• **What you should do**
Reproduce the stretch from the line containing "Give a lens" through the line containing "0.075119, 0.738288, 0.062030]]", swapping "Rounding" for "Precision" and leaving everything else unchanged.

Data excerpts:
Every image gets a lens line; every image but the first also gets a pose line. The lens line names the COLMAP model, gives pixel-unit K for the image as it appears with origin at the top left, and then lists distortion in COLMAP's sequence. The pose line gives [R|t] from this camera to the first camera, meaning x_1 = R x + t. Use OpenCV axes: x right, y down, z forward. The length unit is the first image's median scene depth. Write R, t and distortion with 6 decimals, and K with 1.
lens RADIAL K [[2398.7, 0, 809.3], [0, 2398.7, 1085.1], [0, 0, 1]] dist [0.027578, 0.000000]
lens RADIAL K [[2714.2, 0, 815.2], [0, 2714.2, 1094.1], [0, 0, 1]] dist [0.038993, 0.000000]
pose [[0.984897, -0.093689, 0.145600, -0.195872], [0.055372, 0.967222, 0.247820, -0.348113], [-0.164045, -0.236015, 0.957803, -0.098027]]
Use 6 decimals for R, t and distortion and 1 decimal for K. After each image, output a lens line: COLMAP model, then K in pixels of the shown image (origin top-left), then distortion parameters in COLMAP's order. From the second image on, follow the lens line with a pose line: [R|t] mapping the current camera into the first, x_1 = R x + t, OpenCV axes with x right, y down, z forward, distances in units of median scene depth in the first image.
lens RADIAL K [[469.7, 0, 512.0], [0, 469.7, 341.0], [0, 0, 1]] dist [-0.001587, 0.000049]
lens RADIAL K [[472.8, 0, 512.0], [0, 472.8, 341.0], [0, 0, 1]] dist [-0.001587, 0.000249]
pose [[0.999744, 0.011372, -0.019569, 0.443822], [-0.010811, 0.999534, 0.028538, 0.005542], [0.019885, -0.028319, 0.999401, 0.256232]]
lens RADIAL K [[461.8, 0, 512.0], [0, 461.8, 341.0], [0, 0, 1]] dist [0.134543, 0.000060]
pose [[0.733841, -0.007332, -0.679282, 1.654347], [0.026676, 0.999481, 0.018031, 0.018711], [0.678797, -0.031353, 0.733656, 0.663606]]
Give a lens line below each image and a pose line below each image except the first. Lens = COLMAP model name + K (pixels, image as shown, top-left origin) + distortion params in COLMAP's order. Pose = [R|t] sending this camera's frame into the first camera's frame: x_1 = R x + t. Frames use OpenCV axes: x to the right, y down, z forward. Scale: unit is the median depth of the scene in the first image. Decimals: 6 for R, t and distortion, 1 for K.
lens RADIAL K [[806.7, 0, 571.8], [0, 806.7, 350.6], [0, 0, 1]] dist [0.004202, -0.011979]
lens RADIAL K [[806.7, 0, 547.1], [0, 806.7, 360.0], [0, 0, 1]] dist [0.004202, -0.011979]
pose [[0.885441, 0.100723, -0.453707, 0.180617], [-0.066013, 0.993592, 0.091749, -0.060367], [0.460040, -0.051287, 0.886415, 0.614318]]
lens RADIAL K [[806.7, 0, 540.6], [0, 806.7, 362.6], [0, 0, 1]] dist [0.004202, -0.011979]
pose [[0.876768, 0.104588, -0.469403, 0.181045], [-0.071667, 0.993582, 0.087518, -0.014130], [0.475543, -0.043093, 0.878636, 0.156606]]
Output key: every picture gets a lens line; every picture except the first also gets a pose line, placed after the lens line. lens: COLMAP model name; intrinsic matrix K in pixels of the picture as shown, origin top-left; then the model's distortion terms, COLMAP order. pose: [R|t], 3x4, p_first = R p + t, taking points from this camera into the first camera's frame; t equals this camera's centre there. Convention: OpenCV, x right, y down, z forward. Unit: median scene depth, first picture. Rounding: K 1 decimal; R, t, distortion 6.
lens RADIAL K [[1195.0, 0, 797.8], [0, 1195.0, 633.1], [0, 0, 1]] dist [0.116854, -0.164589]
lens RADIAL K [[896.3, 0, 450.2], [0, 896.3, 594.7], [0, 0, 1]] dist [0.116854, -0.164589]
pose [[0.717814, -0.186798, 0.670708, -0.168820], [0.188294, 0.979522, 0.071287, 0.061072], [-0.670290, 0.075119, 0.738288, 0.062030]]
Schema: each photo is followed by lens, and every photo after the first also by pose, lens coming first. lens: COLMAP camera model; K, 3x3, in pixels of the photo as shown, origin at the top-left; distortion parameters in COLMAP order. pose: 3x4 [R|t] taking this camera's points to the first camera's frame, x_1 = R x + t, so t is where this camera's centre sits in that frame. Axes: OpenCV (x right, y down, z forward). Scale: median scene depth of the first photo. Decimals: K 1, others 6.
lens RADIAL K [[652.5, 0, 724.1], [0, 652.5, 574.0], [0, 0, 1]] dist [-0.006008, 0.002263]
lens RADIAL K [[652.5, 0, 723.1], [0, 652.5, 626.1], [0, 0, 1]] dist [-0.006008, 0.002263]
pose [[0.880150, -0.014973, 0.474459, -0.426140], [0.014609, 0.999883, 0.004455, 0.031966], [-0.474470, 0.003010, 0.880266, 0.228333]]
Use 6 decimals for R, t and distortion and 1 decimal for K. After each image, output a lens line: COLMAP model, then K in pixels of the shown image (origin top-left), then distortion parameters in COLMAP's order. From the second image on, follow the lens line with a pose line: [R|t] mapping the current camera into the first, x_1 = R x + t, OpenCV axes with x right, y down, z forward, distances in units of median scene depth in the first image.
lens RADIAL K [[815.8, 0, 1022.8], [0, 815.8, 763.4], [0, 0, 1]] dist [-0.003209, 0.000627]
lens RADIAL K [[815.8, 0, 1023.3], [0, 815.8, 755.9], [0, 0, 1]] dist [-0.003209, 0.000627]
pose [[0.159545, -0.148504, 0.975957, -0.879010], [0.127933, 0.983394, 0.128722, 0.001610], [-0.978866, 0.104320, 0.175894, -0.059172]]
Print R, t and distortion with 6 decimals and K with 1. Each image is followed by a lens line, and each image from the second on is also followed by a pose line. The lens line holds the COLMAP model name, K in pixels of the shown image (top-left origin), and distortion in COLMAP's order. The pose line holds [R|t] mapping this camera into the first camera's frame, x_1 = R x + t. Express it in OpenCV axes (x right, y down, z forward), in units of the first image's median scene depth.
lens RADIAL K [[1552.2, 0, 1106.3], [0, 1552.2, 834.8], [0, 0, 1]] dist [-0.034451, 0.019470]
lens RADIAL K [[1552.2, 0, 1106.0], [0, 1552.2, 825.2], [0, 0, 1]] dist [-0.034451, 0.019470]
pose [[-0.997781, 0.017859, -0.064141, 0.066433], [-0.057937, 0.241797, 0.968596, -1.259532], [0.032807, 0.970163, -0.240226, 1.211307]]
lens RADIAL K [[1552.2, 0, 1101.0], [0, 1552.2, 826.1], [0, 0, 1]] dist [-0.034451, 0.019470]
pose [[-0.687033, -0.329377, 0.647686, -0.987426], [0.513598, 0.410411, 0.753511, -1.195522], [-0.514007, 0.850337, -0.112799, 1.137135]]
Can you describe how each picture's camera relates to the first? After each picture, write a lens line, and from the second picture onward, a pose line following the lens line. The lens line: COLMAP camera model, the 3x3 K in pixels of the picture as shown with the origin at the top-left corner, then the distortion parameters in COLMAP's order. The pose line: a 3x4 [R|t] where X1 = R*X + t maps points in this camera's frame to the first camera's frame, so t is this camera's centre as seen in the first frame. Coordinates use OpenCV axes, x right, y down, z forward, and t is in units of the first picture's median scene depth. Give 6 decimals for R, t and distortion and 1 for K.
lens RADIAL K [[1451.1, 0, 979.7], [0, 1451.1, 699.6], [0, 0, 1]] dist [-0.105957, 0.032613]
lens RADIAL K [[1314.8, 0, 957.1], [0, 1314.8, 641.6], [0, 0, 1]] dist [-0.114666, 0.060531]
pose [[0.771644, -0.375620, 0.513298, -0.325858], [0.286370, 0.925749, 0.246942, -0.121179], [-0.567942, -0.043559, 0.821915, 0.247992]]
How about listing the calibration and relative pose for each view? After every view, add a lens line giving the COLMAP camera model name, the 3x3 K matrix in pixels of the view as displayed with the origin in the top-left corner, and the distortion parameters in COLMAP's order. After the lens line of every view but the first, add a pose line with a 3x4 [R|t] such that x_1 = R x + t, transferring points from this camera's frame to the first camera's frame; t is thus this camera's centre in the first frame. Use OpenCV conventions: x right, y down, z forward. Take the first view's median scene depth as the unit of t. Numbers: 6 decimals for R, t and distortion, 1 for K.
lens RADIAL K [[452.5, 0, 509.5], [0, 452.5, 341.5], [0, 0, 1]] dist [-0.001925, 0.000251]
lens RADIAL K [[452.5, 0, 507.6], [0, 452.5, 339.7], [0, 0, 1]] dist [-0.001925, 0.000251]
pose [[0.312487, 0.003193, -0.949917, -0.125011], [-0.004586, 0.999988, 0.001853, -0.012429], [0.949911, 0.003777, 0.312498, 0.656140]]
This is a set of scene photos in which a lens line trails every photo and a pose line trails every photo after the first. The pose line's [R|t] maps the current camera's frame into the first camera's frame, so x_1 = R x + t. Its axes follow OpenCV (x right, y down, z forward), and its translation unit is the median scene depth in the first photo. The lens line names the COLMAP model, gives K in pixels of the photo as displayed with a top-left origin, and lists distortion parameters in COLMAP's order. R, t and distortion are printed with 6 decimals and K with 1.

• **Exercise solution**
Give a lens line below each image and a pose line below each image except the first. Lens = COLMAP model name + K (pixels, image as shown, top-left origin) + distortion params in COLMAP's order. Pose = [R|t] sending this camera's frame into the first camera's frame: x_1 = R x + t. Frames use OpenCV axes: x to the right, y down, z forward. Scale: unit is the median depth of the scene in the first image. Decimals: 6 for R, t and distortion, 1 for K.
lens RADIAL K [[806.7, 0, 571.8], [0, 806.7, 350.6], [0, 0, 1]] dist [0.004202, -0.011979]
lens RADIAL K [[806.7, 0, 547.1], [0, 806.7, 360.0], [0, 0, 1]] dist [0.004202, -0.011979]
pose [[0.885441, 0.100723, -0.453707, 0.180617], [-0.066013, 0.993592, 0.091749, -0.060367], [0.460040, -0.051287, 0.886415, 0.614318]]
lens RADIAL K [[806.7, 0, 540.6], [0, 806.7, 362.6], [0, 0, 1]] dist [0.004202, -0.011979]
pose [[0.876768, 0.104588, -0.469403, 0.181045], [-0.071667, 0.993582, 0.087518, -0.014130], [0.475543, -0.043093, 0.878636, 0.156606]]
Output key: every picture gets a lens line; every picture except the first also gets a pose line, placed after the lens line. lens: COLMAP model name; intrinsic matrix K in pixels of the picture as shown, origin top-left; then the model's distortion terms, COLMAP order. pose: [R|t], 3x4, p_first = R p + t, taking points from this camera into the first camera's frame; t equals this camera's centre there. Convention: OpenCV, x right, y down, z forward. Unit: median scene depth, first picture. Precision: K 1 decimal; R, t, distortion 6.
lens RADIAL K [[1195.0, 0, 797.8], [0, 1195.0, 633.1], [0, 0, 1]] dist [0.116854, -0.164589]
lens RADIAL K [[896.3, 0, 450.2], [0, 896.3, 594.7], [0, 0, 1]] dist [0.116854, -0.164589]
pose [[0.717814, -0.186798, 0.670708, -0.168820], [0.188294, 0.979522, 0.071287, 0.061072], [-0.670290, 0.075119, 0.738288, 0.062030]]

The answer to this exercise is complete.